* _Task prompt_
Please repeat the data shown below, word for word.

(Source records)
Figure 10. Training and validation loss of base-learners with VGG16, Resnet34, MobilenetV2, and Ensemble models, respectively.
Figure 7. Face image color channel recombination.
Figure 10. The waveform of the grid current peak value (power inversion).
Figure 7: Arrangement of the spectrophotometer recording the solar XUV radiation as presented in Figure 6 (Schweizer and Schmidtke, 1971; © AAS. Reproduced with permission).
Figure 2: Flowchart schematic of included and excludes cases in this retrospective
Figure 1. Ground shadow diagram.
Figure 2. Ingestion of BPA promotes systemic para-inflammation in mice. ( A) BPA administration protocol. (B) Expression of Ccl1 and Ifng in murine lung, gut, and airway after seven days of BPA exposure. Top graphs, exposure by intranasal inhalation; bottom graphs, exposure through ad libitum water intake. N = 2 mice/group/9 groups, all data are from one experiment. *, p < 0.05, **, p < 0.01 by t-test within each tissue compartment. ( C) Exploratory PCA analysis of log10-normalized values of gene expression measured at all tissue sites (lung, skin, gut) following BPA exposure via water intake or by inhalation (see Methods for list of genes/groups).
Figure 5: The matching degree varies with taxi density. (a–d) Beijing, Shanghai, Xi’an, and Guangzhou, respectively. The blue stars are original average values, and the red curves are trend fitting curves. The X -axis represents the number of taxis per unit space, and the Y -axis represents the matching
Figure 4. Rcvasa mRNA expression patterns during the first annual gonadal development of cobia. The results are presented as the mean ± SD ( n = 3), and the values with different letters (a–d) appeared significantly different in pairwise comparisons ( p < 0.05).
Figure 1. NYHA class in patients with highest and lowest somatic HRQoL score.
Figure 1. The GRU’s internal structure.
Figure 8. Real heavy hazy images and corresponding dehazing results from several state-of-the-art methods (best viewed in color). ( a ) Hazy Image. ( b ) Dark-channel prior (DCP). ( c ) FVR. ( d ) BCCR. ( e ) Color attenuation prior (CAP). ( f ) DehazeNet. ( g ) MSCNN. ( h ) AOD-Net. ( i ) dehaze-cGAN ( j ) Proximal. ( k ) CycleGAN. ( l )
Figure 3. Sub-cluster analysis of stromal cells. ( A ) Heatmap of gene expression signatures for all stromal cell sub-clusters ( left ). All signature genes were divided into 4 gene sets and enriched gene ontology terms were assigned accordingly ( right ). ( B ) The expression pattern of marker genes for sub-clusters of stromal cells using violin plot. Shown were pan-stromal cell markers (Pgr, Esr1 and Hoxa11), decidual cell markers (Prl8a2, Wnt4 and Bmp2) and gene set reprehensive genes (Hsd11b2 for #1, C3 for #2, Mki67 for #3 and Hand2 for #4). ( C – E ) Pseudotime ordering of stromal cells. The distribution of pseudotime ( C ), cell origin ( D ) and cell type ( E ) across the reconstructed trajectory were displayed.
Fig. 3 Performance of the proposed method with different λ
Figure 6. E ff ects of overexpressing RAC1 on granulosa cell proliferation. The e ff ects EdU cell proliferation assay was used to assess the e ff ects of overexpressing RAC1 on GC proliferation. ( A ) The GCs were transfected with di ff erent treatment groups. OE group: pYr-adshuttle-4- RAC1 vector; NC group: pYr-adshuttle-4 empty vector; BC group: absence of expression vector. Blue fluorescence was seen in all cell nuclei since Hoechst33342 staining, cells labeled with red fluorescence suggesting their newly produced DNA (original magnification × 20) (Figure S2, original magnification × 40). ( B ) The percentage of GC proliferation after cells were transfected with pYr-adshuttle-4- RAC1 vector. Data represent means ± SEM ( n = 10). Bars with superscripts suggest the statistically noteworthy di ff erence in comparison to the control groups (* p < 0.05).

* _Solution_
Figure 10. Training and validation loss of base-learners with VGG16, Resnet34, MobilenetV2, and Ensemble models, respectively.
Figure 7. Face image color channel recombination.
Figure 10. The waveform of the grid current peak value (power inversion).
Figure 7: Arrangement of the spectrophotometer recording the solar XUV radiation as presented in Figure 6 (Schweizer and Schmidtke, 1971; © AAS. Reproduced with permission).
Figure 2: Flowchart schematic of included and excludes cases in this retrospective
Figure 1. Ground shadow diagram.
Figure 2. Ingestion of BPA promotes systemic para-inflammation in mice. ( A) BPA administration protocol. (B) Expression of Ccl1 and Ifng in murine lung, gut, and airway after seven days of BPA exposure. Top graphs, exposure by intranasal inhalation; bottom graphs, exposure through ad libitum water intake. N = 2 mice/group/9 groups, all data are from one experiment. *, p < 0.05, **, p < 0.01 by t-test within each tissue compartment. ( C) Exploratory PCA analysis of log10-normalized values of gene expression measured at all tissue sites (lung, skin, gut) following BPA exposure via water intake or by inhalation (see Methods for list of genes/groups).
Figure 5: The matching degree varies with taxi density. (a–d) Beijing, Shanghai, Xi’an, and Guangzhou, respectively. The blue stars are original average values, and the red curves are trend fitting curves. The X -axis represents the number of taxis per unit space, and the Y -axis represents the matching
Figure 4. Rcvasa mRNA expression patterns during the first annual gonadal development of cobia. The results are presented as the mean ± SD ( n = 3), and the values with different letters (a–d) appeared significantly different in pairwise comparisons ( p < 0.05).
Figure 1. NYHA class in patients with highest and lowest somatic HRQoL score.
Figure 1. The GRU’s internal structure.
Figure 8. Real heavy hazy images and corresponding dehazing results from several state-of-the-art methods (best viewed in color). ( a ) Hazy Image. ( b ) Dark-channel prior (DCP). ( c ) FVR. ( d ) BCCR. ( e ) Color attenuation prior (CAP). ( f ) DehazeNet. ( g ) MSCNN. ( h ) AOD-Net. ( i ) dehaze-cGAN ( j ) Proximal. ( k ) CycleGAN. ( l )
Figure 3. Sub-cluster analysis of stromal cells. ( A ) Heatmap of gene expression signatures for all stromal cell sub-clusters ( left ). All signature genes were divided into 4 gene sets and enriched gene ontology terms were assigned accordingly ( right ). ( B ) The expression pattern of marker genes for sub-clusters of stromal cells using violin plot. Shown were pan-stromal cell markers (Pgr, Esr1 and Hoxa11), decidual cell markers (Prl8a2, Wnt4 and Bmp2) and gene set reprehensive genes (Hsd11b2 for #1, C3 for #2, Mki67 for #3 and Hand2 for #4). ( C – E ) Pseudotime ordering of stromal cells. The distribution of pseudotime ( C ), cell origin ( D ) and cell type ( E ) across the reconstructed trajectory were displayed.
Fig. 3 Performance of the proposed method with different λ
Figure 6. E ff ects of overexpressing RAC1 on granulosa cell proliferation. The e ff ects EdU cell proliferation assay was used to assess the e ff ects of overexpressing RAC1 on GC proliferation. ( A ) The GCs were transfected with di ff erent treatment groups. OE group: pYr-adshuttle-4- RAC1 vector; NC group: pYr-adshuttle-4 empty vector; BC group: absence of expression vector. Blue fluorescence was seen in all cell nuclei since Hoechst33342 staining, cells labeled with red fluorescence suggesting their newly produced DNA (original magnification × 20) (Figure S2, original magnification × 40). ( B ) The percentage of GC proliferation after cells were transfected with pYr-adshuttle-4- RAC1 vector. Data represent means ± SEM ( n = 10). Bars with superscripts suggest the statistically noteworthy di ff erence in comparison to the control groups (* p < 0.05).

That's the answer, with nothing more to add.